Quanto poi al futuro non c’è migliore prospettiva se non quella di mantenere vivo e inalterato il carisma fondazionale i cui cardini di ordine spirituale reggono l’intero edificio materiale delle opere educative e socio-sanitarie della Congregazione delle Suore di Nostra Signora della Mercede. Sottolineo lo spirito di riparazione concretamente professato dalle religiose con il voto di dedizione, attirate dall’esemplarità di Maria SS.ma nella sua partecipazione all’opera redentrice del suo Divin Figlio. L’universale prospettiva della liberazione dell’uomo da ogni miseria, schiavitù ed oppressione deve sempre permeare il vostro impegno quotidiano, anche il più umile e apparentemente insignificante, per mezzo della più squisita carità redentiva.

La Parola di Dio offertaci dalla liturgia odierna della Solennità della Beata Vergine Maria della Mercede, viene in aiuto alla nostra preghiera.

Soffermiamoci brevemente sui suoi contenuti.

Il caso di Giuditta, di cui ci ha parlato la prima Lettura, ci mostra come la forza della fede rende la donna molto combattiva ed energica, non meno di un uomo. Giuditta ripone tutta la sua fiducia in Dio e, dopo aver pregato, compie per amore del popolo eletto un’impresa militare degna di un prode valoroso. Nel presentare poi questo evento alla sua gente, Giuditta non chiede elogi per sé, né riconoscimento alcuno, bensì invita a lodare Dio, perché è Lui che ha liberato il popolo per mano sua. E’ proprio, infatti, delle persone di fede questo saper attribuire sempre tutto il merito a Dio, mai a se stessi.

Le parole della lettera ai Galati, ascoltate nella seconda lettura sono anch’esse di una forza straordinaria: «Voi siete figli, nei quali lo Spirito grida: Abbà» (Gal 4,6). Sono un invito alla fiducia, necessaria per inoltrarsi senza timori in un futuro il cui itinerario non possiamo conoscere. Anche la frase seguente vuole accompagnarci nell'avventura del tempo: «In quanto figli siamo liberi, e se figli siamo anche eredi» (Gal 4,7). Con ciò viene apertamente manifestato il volto ultimo e definitivo del nostro domani: come figli adottivi ed eredi di Dio, un giorno riceveremo ogni cosa come nostra proprietà.
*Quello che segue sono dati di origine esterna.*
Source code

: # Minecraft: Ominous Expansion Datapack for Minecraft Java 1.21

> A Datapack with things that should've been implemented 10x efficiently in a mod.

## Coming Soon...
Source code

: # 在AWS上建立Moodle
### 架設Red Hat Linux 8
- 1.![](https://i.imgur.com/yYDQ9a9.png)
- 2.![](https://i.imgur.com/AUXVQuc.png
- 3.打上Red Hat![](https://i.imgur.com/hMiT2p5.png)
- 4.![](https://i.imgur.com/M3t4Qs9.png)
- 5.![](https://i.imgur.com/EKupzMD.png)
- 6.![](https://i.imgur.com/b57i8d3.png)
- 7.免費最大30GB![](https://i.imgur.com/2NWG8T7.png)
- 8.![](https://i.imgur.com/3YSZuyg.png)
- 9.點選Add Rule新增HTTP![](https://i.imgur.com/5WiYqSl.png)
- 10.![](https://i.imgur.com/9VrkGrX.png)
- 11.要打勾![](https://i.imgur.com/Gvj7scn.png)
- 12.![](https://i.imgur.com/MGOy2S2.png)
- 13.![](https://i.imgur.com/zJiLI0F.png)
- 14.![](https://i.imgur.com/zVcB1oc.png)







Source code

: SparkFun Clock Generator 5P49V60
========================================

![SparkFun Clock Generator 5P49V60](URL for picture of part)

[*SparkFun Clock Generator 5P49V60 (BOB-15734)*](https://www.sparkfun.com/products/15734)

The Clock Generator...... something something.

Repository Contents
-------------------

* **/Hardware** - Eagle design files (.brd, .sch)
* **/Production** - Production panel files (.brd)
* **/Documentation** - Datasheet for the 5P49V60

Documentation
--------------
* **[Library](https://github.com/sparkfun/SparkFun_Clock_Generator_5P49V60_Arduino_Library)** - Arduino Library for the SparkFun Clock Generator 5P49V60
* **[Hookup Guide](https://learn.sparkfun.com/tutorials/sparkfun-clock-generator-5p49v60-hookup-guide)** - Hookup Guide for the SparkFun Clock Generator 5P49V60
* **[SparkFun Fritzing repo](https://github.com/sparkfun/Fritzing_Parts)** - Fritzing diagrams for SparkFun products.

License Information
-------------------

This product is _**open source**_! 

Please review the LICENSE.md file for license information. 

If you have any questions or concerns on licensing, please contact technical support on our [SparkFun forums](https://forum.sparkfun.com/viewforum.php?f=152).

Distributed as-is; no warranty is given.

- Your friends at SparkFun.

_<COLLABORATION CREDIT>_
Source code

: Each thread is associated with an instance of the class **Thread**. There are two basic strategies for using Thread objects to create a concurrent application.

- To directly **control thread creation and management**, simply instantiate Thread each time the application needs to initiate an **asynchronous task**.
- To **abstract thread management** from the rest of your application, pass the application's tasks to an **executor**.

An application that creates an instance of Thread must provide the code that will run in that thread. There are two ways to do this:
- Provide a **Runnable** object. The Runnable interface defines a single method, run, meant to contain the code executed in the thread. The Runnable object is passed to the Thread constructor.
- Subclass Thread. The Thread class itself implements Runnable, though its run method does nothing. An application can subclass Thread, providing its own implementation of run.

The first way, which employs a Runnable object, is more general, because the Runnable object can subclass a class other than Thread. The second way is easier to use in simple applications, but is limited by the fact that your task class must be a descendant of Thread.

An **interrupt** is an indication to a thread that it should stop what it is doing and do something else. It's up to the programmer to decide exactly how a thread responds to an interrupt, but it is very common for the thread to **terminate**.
Di più non si può davvero profetizzare all'uomo.

La pagina del Vangelo corona e completa il quadro della tenerezza dell’amore di Dio ed è giusto concludere volgendo lo sguardo al Crocifisso, nel momento solenne dell’affidamento del discepolo Giovanni alla Madre, e insieme della Madre al discepolo. Quel discepolo, nel quale tutti noi come figli ci rispecchiamo, non avrebbe più avuto il Maestro vicino, eppure, la sera del giovedì santo, non aveva Lui detto ai discepoli: «Non vi lascerò orfani»? (Gv 14,18). In realtà, noi cristiani non siamo mai lasciati soli. Gesù dall’alto della croce, ci ha donato a Maria e ci ha affidato il compito di abitare con Colei che lo ha generato, proprio per sperimentare una nuova presenza di Gesù vivo nella sua Chiesa. Sì, dalla croce rinasce la vita.

Lasciamoci dunque pervadere dalla fiducia nel trionfo dell’amore di Dio e dalla riconoscenza per averci chiamato ad essere con Maria collaboratori/collaboratrici dell’opera redentrice di Cristo, verso ogni uomo che abita sulla faccia della terra.

Con questi sentimenti continuiamo la nostra celebrazione eucaristica chiedendo al Signore di far scendere su di noi e su questa Casa di cura, nel 50° delle sua fondazione, le più larghe benedizioni.